#### [Job item]
Repeat the listing below word for word, minus the pictures.

#### [Excerpted records]
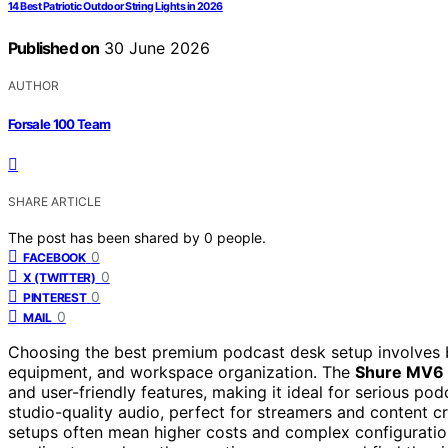
14 Best Patriotic Outdoor String Lights in 2026
Published on
30 June 2026
AUTHOR
Forsale 100 Team
SHARE ARTICLE
The post has been shared by
0
people.
0
FACEBOOK
0
X (TWITTER)
0
PINTEREST
0
MAIL
Choosing the best premium podcast desk setup involves ba
equipment, and workspace organization. The
Shure MV6
and user-friendly features, making it ideal for serious po
studio-quality audio, perfect for streamers and content
setups often mean higher costs and complex configuratio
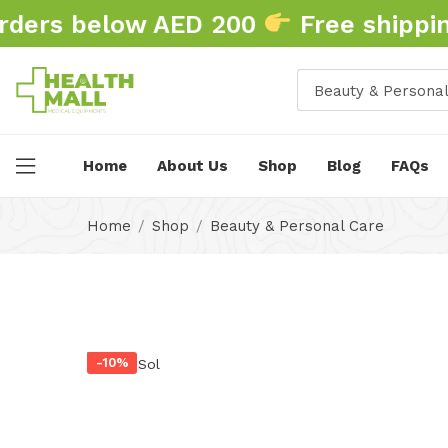
ders below AED 200
Free shipping
Beauty & Personal
Home
About Us
Shop
Blog
FAQs
Home
Shop
Beauty & Personal Care
-10%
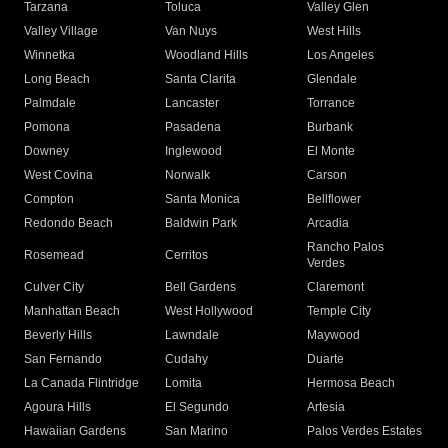
Tarzana
Toluca
Valley Glen
Valley Village
Van Nuys
West Hills
Winnetka
Woodland Hills
Los Angeles
Long Beach
Santa Clarita
Glendale
Palmdale
Lancaster
Torrance
Pomona
Pasadena
Burbank
Downey
Inglewood
El Monte
West Covina
Norwalk
Carson
Compton
Santa Monica
Bellflower
Redondo Beach
Baldwin Park
Arcadia
Rancho Palos
Rosemead
Cerritos
Verdes
Culver City
Bell Gardens
Claremont
Manhattan Beach
West Hollywood
Temple City
Beverly Hills
Lawndale
Maywood
San Fernando
Cudahy
Duarte
La Canada Flintridge
Lomita
Hermosa Beach
Agoura Hills
El Segundo
Artesia
Hawaiian Gardens
San Marino
Palos Verdes Estates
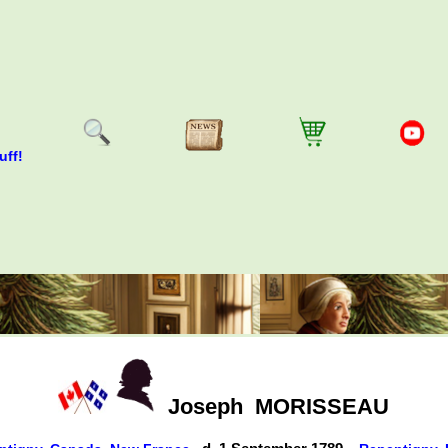
uff!
Joseph
MORISSEAU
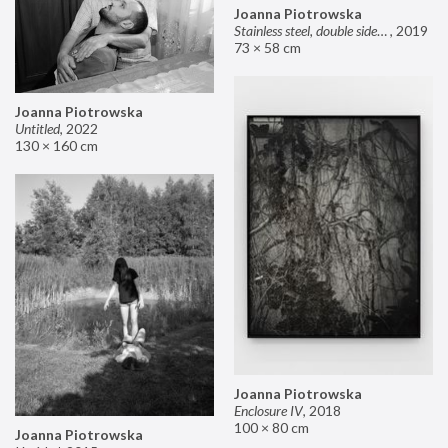
Joanna Piotrowska
Stainless steel, double sided mirror II
,
2019
73 × 58 cm
Joanna Piotrowska
Untitled
,
2022
130 × 160 cm
Joanna Piotrowska
Enclosure IV
,
2018
100 × 80 cm
Joanna Piotrowska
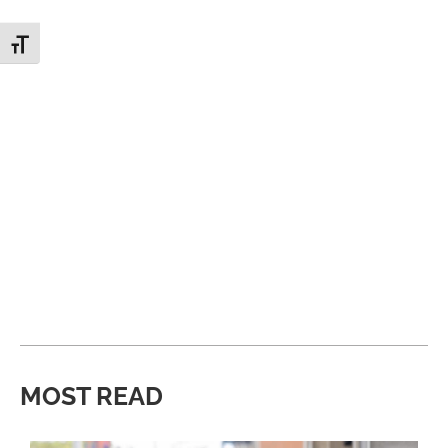
Toggle Font size
MOST READ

#### [The completed task]
14 Best Patriotic Outdoor String Lights in 2026
Published on
30 June 2026
AUTHOR
Forsale 100 Team
SHARE ARTICLE
The post has been shared by
0
people.
0
FACEBOOK
0
X (TWITTER)
0
PINTEREST
0
MAIL
Choosing the best premium podcast desk setup involves ba
equipment, and workspace organization. The
Shure MV6
and user-friendly features, making it ideal for serious po
studio-quality audio, perfect for streamers and content
setups often mean higher costs and complex configuratio
ders below AED 200
Free shipping
Beauty & Personal
Home
About Us
Shop
Blog
FAQs
Home
Shop
Beauty & Personal Care
-10%
Tarzana
Toluca
Valley Glen
Valley Village
Van Nuys
West Hills
Winnetka
Woodland Hills
Los Angeles
Long Beach
Santa Clarita
Glendale
Palmdale
Lancaster
Torrance
Pomona
Pasadena
Burbank
Downey
Inglewood
El Monte
West Covina
Norwalk
Carson
Compton
Santa Monica
Bellflower
Redondo Beach
Baldwin Park
Arcadia
Rancho Palos
Rosemead
Cerritos
Verdes
Culver City
Bell Gardens
Claremont
Manhattan Beach
West Hollywood
Temple City
Beverly Hills
Lawndale
Maywood
San Fernando
Cudahy
Duarte
La Canada Flintridge
Lomita
Hermosa Beach
Agoura Hills
El Segundo
Artesia
Hawaiian Gardens
San Marino
Palos Verdes Estates
uff!
Joseph
MORISSEAU
Joanna Piotrowska
Stainless steel, double sided mirror II
,
2019
73 × 58 cm
Joanna Piotrowska
Untitled
,
2022
130 × 160 cm
Joanna Piotrowska
Enclosure IV
,
2018
100 × 80 cm
Joanna Piotrowska
Toggle Font size
MOST READ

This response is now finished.